8 Mart dünya kadınlar günü olarak kutlanıyor. Geçen 8 Mart tarihinde de konuyla ilgili mesaj, beyan ve kutlamalar izledik. Elbette bu günler normal kutlanabilir, ama bazı sosyal medyada kadınlara sanki Avrupa değer veriyor, arap kültürü kadını ezmiş gibi paylaşımlar hiçte hoş olmayan paylaşımlardır. Madem modern bir dünyada yaşıyoruz.
Neden böyle dünyada ve dönemde Bugün kadının korumaya alınması, kadına şiddet uygulanmasının önlenmesi devletimizin aldığı bir yasal karar olarak alınıyor? Kadına şiddet uygulayan insanlar cahil insanlardır. Kocasını tahrik ederek şiddete maruz bırakan kadında cahildir. Yani bu tür şiddetler cahil insanların yaptığı tutarsız davranışlardır.
Madem eskiden cehalet vardı kadına şiddet uygulanıyordu da, şimdi cehalet yok, okumuş ve kültürlü insan sayısı çok o zaman kadına şiddet neyin nesi? Demek ki bu bir kültür yozlaşması ve anlayışından başka değildir. Bir insan kadına şiddet uygulamadığı gibi ona tokat bile vurmaz. Bunun ne dinle nede imanla ve nede gayri müslümlükle alakası yoktur. Bu insanın içinde meydana gelen kültür meselesidir.
İslam dininden önce evet cahiliye döneminde kız çocuklarını diri diri toprağa gömen cahillerin önüne Yüce Peygamber geçerek buna engel olmuştur. Onlarında bir değer ve insan olduklarını yüce dinin mensupları ortaya koyarak sahip çıkmıştır.
Kendisinden yaş olarak çok küçük olan Hz. Ayşe’yi onura edip taltif eden yüce Peygamberimiz değilmidir? Onunla koşu yaptığında müsamahakâr davranıp Ayşe’nin kendisini geçtiğinde kendisine iltifatta bulunarak kendisini geçtiği şeklinde nefsini okşamamışımdır?
Arap kültürü ile İslam dininin kadına verdiği değeri karıştırmamak lazım. “ Cennet anaların ayakları altında” hadisini neden unuturuz? Bu ne demek oluyor kadının rızasını kazanmakla cennete girebilirsin, kadın bizim baş tacımız demek değilmidir?

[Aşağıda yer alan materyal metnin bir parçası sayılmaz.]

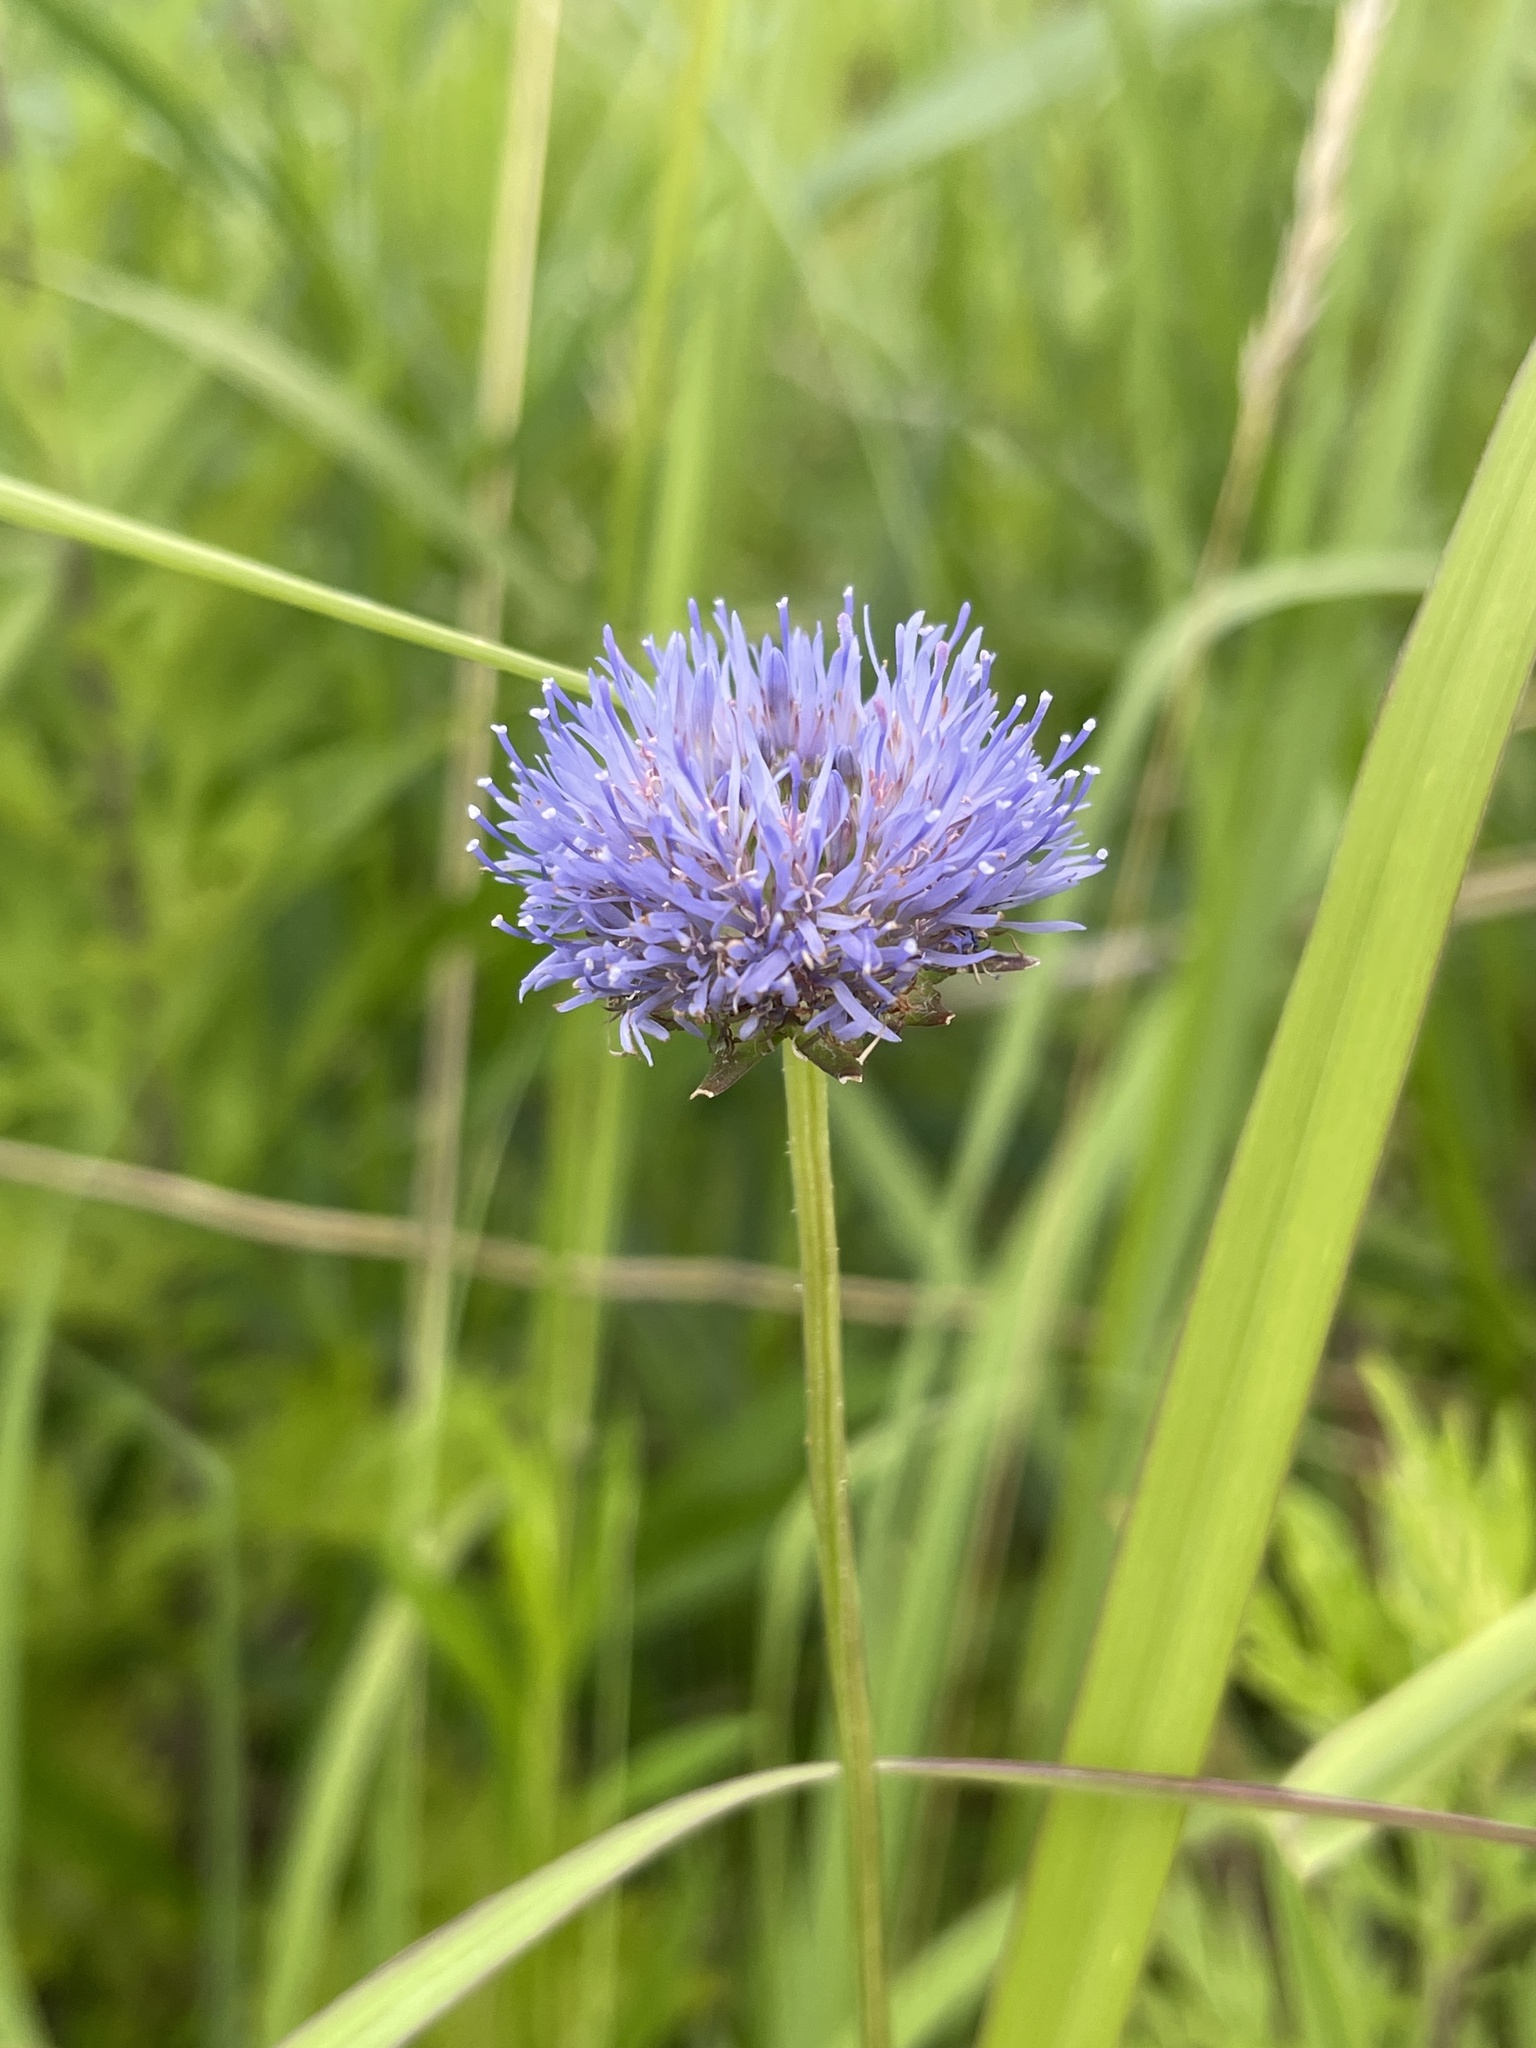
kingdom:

Şunu da söylemek isterim ki, devletin kanunları kadına haklar sağladı diye kadınlar kocalarını hiçe saymamalıdırlar. Kadın kadınlığını erkekte erkekliğini bilmelidir. Kadın dırdırı bırakıp uyumlu eş olmaya çalışacak. Erkekte haksızlığını ve sorumsuzluğunu cehaletini kullanarak kadını dayakla bastırmayacak. Zaten bu düşünce insanlarda hakim olsa ne kadın şiddet görür nede yuvalar bozulur.
Erkek erkekliğini bilecek kadına dırdır fırsatı vermeyecek. Yapamadığı şeyleri açık bir dille eşiyle paylaşsa zaten ne dırdır olur neden şiddet. Kendisini güçlü görüp kadını zayıf tanımlayarak baskı ve şiddet o ailede ne mutluluk nede sevgi bırakır ve sonuçta da aile yuvalarının yıkılıp dağılmasına sebep olur
Aile sorumluluğu taşımayan erkelerde daha çok şiddet mevcuttur. Bunun ne dinle nede inançla alakası yoktur. Kültürsüz ve cahil tarafların yaptığı uygulamalardan başka değildir. Hangi ırktan ve kavimden olursa olsun sorumluluğunu bilmeyenler şiddete başvurur. Bunla acizliğin ve sorumsuzluğun gereği olan davranışlardır.. Herşeyin arkasında İslam dinini sorumlu tutarak kadına İslam’ın değer vermediğini söyleyenlere şu ayet ve hadisler örnek olmalı:
“Allah sizi önce topraktan sonra nütfeden yarattı. Sonra sizi çiftler (erkek-dişi) kıldı. O’nun bilgisi olmadan hiç bir dişi ne gebe kalır ne de doğurur. Bir canlıya ömür verilmesi de, onun ömründen azaltılması da mutlaka bir kitaptadır.” (Fatır 35-11)
“Sizin en hayırlınız kadınlarına karşı huyu en iyi olanlarınızdır. Ben de aileme karşı en hayırlı olanınızım. Kadınlara ancak iyi insanlar güzel davranır, onlara karşı ancak kötü kişiler, ihanet eder.” (Camiussağır c. 2 S. 11-12)
“Bir kişi, sevabını Allah’tan umarak ailesine harcama yaptığında, bu harcama onun için sadaka olur.” (Buhari İmam 41) Yorumu sizlere bırakıyorum.